• Отрывок:
----------
Вот такие макароны
Шрифт:
Я заняла пустовавшую койку на втором ярусе, поставила заряжаться телефон и, поставив будильник, улеглась поспать. Через пятнадцать минут меня разбудил хлопок двери. Оторвав голову от подушки, я увидела коренастого бородатого мужичка с комплекцией боксёра. Он приветственно кивнул мне и двинулся в мою сторону, на ходу снимая майку и штаны. Я ещё не решила, пугаться или радоваться, как вдруг вошедший упал на нижний ярус кровати и громко засопел. Минут на пятнадцать. Я за это время успела успокоиться и устроиться поудобнее, и только прикрыть глаза, как снизу послышалось:
— А Вы тоже на фестиваль приехали?
— Чего? — хлопнула ушами я. — А, да.
Послышался шорох наматываемой вокруг тела простыни, мужчина слез со своей лежанки и встал так, чтоб видеть меня. Я сонно рассматривала его лицо, совершенно
— А Вы откуда? — поинтересовалась я, прерывая взаимное рассматривание.
— А... Я Дени, экономист из Рима, — улыбнулся он во все тридцать два. — Пойдёте на фестиваль, воду с собой не берите, всё равно заставят оставить на входе. И ещё...
С не оставляющим шансов дружелюбием Дени рассказал мне, как устроен фестиваль, как накануне выступали Guns’n’Roses, показал запись выступления, а потом на карте отметил места во Флоренции, которые можно посетить, не опасаясь встретить толпу туристов. Закончив ликбез, мой бородатый знакомый что-то пробурчал и снова завалился спать, посапывая, как огромных размеров мопс.
----------
Записи
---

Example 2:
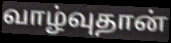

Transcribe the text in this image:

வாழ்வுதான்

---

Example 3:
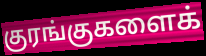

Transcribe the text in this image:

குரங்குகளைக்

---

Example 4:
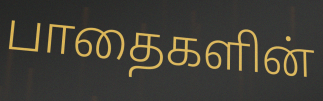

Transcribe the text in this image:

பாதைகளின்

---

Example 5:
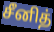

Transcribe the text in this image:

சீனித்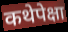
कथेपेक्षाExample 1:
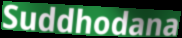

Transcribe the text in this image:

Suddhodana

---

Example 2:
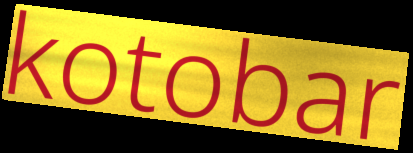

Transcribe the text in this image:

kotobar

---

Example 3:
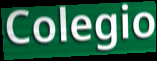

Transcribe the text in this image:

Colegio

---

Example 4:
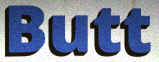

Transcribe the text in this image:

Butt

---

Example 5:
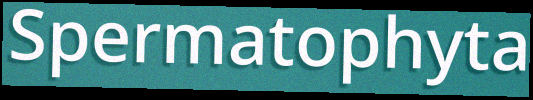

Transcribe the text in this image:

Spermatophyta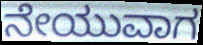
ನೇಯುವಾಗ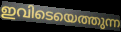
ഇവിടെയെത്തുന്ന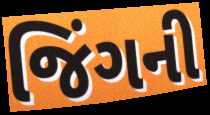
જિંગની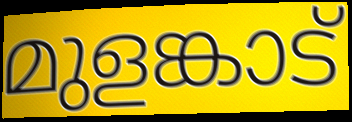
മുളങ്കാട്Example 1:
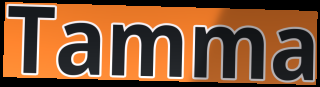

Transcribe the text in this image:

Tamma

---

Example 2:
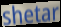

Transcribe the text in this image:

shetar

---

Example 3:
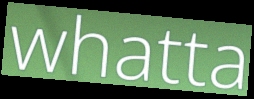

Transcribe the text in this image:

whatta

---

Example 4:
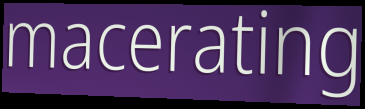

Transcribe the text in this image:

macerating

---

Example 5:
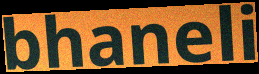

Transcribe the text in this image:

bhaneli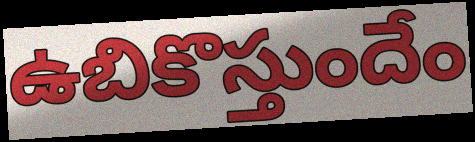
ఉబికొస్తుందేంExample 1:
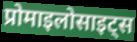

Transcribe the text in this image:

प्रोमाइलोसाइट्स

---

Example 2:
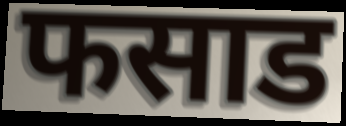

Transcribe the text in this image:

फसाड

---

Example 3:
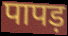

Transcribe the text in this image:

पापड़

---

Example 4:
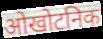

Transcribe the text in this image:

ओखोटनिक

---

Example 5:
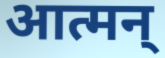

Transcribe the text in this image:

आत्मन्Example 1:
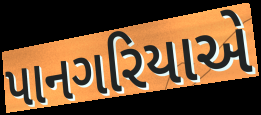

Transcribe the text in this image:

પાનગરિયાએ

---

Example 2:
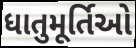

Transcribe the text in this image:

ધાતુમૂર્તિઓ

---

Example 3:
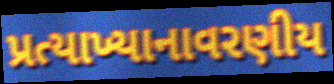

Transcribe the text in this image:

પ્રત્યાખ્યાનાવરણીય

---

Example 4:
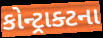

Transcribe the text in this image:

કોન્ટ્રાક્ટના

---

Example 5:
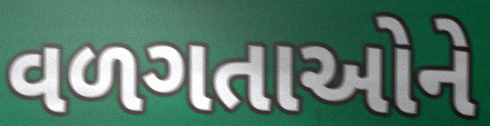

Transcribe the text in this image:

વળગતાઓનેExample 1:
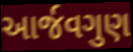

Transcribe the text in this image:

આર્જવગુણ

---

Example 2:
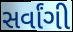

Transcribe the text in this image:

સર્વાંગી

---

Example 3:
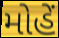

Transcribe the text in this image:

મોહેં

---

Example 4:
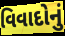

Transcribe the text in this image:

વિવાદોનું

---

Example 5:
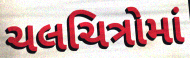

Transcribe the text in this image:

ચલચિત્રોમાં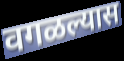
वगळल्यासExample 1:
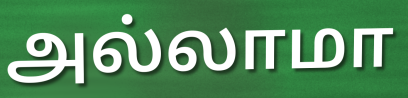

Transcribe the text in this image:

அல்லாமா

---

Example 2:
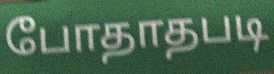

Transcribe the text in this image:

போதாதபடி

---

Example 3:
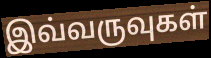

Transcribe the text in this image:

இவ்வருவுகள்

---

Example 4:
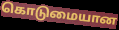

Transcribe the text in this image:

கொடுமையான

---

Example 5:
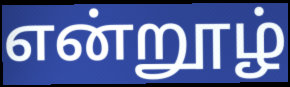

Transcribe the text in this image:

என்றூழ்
----------
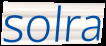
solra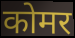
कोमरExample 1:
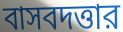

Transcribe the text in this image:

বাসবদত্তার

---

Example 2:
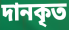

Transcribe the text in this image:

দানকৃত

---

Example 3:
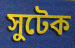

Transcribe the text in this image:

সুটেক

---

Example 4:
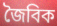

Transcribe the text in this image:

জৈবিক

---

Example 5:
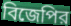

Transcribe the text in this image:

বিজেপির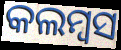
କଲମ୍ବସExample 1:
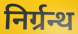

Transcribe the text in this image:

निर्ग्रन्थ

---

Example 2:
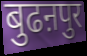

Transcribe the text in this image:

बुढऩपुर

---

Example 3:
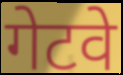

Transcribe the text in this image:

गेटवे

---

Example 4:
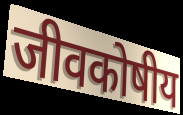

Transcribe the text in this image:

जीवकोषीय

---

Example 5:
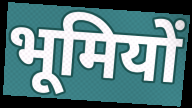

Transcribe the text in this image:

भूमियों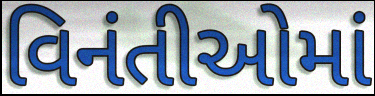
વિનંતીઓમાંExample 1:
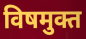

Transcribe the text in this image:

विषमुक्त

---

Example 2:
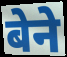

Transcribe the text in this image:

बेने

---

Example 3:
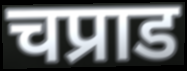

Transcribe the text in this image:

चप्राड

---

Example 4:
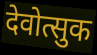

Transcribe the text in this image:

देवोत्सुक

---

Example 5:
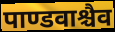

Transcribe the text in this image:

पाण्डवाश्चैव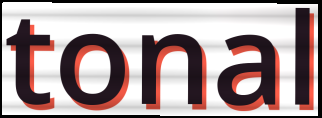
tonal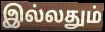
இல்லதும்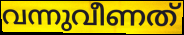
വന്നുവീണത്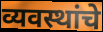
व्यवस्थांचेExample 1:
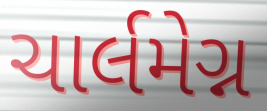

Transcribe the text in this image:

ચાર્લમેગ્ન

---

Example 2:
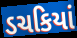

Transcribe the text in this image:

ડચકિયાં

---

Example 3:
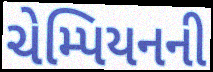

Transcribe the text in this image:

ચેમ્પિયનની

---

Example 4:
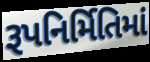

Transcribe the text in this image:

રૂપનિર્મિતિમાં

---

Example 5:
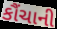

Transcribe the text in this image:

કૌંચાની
----------
• Задание 1:
Почему, по словам Дени из отрывка о знакомстве с ним, не стоит брать с собой воду на фестиваль? Ответьте одним предложением.
• Задание 2:
Продолжите отрывок о знакомстве с Дени, начав сразу после его последнего предложения.

• Результат 1:
Воду всё равно заставят оставить на входе.

• Результат 2:
Сам фестиваль оказался типичным рок-фестивалем, на котором жаловаться было не на что: не поесть и не выпить не было шансов, не услышать происходящее на сцене тоже не представлялось возможным. По территории фестиваля я ходила в основном как профессиональный наблюдатель: смотрела, как организовано пространство, коммуникации, как выполняется шоу-программа и всё в этом духе, так что, наверное, даже неплохо, что наша туснявая компания не поехала со мной. Иначе вопросом вечера было бы: «Если тебе весело, то какого хрена у тебя такое суровое лицо?». Ответ: «Оно не суровое, а профдеформированное».
Миграционка
Получение итальянского вида на жительство — это относительно лёгкая экскурсия бегом по итальянской бюрократии. Упомянуть это путешествие в мир белых воротничков, очков в квадратной оправе и приевшегося всем «ничем не могу помочь», доносящимся из динамиков, стоит хотя бы ради красоты всей истории — она заканчивается примерно там же, где начиналась — над кучей бумаг.
Если Вы помните, с видом на жительство нас замучили ещё в феврале-месяце, когда мы, только приехав, имея весьма ограниченные средства, узнали, что нам необходимо получить вид на жительство, а точнее — оплатить все операции, подразумевающие отправку наших пакетов документов в миграционную службу Рима, и принести чек на сто евро, подтверждающий оплату, в офис Эразмуса. Тогда нас могли зачислить в университет и дать спокойно учиться.
Вид на жительство является обязательным условием, если мы оставались в Италии больше, чем на три месяца. По идее, эта пластиковая карточка с Вашим недовольным портретом даёт возможность устраиваться на работу (если бы только на севере Италии не стояла так остро проблема с безработицей)и приобретать недвижимость. Есть ещё и другие преимущества, но вкусить их лично мне так и не удалось, потому что вид на жительство я получила в начале июне, за три недели до отъезда обратно в Россию и буквально за месяц до истечения срока действия моей визы, по датам которой мне и выдали сей чудесный документ. Зато хоть фотография удалась.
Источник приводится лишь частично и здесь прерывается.